### Consigne 1
Dans l'extrait sur Rafah, relevez les trois éléments essentiels que le déclenchement de la guerre actuelle met en lumière.
### Consigne 2
Veuillez condenser en une seule phrase le paragraphe de l'extrait sur Rafah qui commence par « Tout d’abord, bien que le poste-frontière », en conservant ses faits principaux.
### Consigne 3
Prolongez l'extrait sur Rafah à partir de sa dernière phrase.

Qu’implique pour Rafah l’enchaînement des événements que l’on a observé depuis le 7 octobre dernier ?

Le déclenchement de la guerre actuelle entre, d’une part, Israël et, d’autre part, le Hamas et d’autres factions palestiniennes, met en lumière trois éléments essentiels :

  • l’importance du point de passage de Rafah pour la stabilité de la région et pour les Palestiniens de Gaza ;

  • l’expulsion potentielle des Palestiniens de Gaza ;

  • et l’ambiguïté de la posture de l’Égypte à l’égard du peuple palestinien.

Tout d’abord, bien que le poste-frontière de Rafah soit le seul moyen de quitter la bande de Gaza, il est fermé plus souvent qu’il n’est ouvert depuis près de 20 ans. Or n’oubliez pas qu’un poste-frontière doit a priori fonctionner 24 heures sur 24 et 7 jours sur 7.

Les ouvertures étaient sporadiques et les conditions de délivrance d’une autorisation de passage étaient peu claires. On ne sait pas non plus qui gère le point de passage et qui décide de son ouverture.

Ces dernières années, les habitants de Gaza ont très largement dépendu, pour leur subsistance, du fonctionnement du point de passage de Rafah et des tunnels. C’est encore plus vrai aujourd’hui : il s’agit d’une véritable ligne de vie pour eux dans le contexte actuel.

Deuxièmement, une ouverture humanitaire du point de passage signifierait probablement l’arrivée en Égypte de milliers de Palestiniens déplacés. Mais l’Égypte ne sera pas disposée à les accueillir car elle craint qu’ils restent sur son territoire de manière permanente.

### Lignes affichées
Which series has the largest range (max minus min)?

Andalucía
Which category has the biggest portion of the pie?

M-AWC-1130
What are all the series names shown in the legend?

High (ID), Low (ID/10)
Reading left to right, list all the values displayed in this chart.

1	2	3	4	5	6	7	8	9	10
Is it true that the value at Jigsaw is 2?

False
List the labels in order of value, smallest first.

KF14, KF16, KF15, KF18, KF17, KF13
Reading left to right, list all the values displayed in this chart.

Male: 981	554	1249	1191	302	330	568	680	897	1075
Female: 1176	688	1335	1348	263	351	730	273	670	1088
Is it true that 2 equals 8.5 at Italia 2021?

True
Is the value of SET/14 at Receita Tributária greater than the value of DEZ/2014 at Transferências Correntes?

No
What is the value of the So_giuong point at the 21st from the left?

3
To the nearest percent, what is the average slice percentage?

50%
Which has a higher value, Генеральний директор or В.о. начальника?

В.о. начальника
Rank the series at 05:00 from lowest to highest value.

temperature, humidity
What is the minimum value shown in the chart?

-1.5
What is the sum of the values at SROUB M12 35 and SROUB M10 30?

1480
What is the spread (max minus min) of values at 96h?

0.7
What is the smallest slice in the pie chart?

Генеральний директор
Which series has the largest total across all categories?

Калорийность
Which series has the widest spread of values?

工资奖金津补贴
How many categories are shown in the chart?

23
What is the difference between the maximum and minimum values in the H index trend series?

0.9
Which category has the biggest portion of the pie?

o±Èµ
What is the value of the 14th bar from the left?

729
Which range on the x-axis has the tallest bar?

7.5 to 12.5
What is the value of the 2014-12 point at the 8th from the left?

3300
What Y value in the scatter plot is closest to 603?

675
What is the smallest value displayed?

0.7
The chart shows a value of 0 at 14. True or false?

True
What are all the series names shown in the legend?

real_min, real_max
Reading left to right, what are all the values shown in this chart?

### Réponse attendue 1
- L'importance du point de passage de Rafah pour la stabilité de la région et pour les Palestiniens de Gaza
- L'expulsion potentielle des Palestiniens de Gaza
- L'ambiguïté de la posture de l'Égypte à l'égard du peuple palestinien

### Réponse attendue 2
Seul moyen de quitter la bande de Gaza, le poste-frontière de Rafah est plus souvent fermé qu'ouvert depuis près de 20 ans, alors qu'un poste-frontière doit en principe fonctionner 24 heures sur 24 et 7 jours sur 7.

### Réponse attendue 3
Enfin, la question de la difficulté à accepter les Palestiniens fuyant Gaza met en évidence la position ambiguë de l’Égypte à leur égard. Parmi les pays arabes limitrophes d’Israël et des territoires palestiniens occupés, l’Égypte est le seul à ne pas avoir autorisé l’établissement de camps de réfugiés palestiniens sur son territoire, contrairement à la Syrie qui accueille plus de 500 000 réfugiés, à la Jordanie qui en accueille 2 millions, et au Liban qui en accueille plus de 200 000.

Dans leurs discours officiels, les autorités égyptiennes s’opposent à l’expulsion des Palestiniens de Gaza et les soutiennent dans leur lutte visant à obtenir un État souverain.

Mais l’Égypte est un pays surpeuplé à l’économie fragile qui refuse de voir un afflux de personnes pauvres sur son territoire. Depuis 1948, on estime (bien que ces chiffres fassent l’objet de débats) qu’il y a environ 80 000 Palestiniens qui résident en Égypte. La plupart d’entre eux n’ont pas de droits civiques et vivent en dehors de tout cadre de protection juridique et humanitaire.

Que devrait faire l’Égypte, compte tenu de la complexité de la situation ?

Au moment où nous parlons, la situation est très volatile, mais je crois que l’Égypte ne gère rien du tout : en fait, elle apparaît plutôt comme un spectateur passif des événements en cours.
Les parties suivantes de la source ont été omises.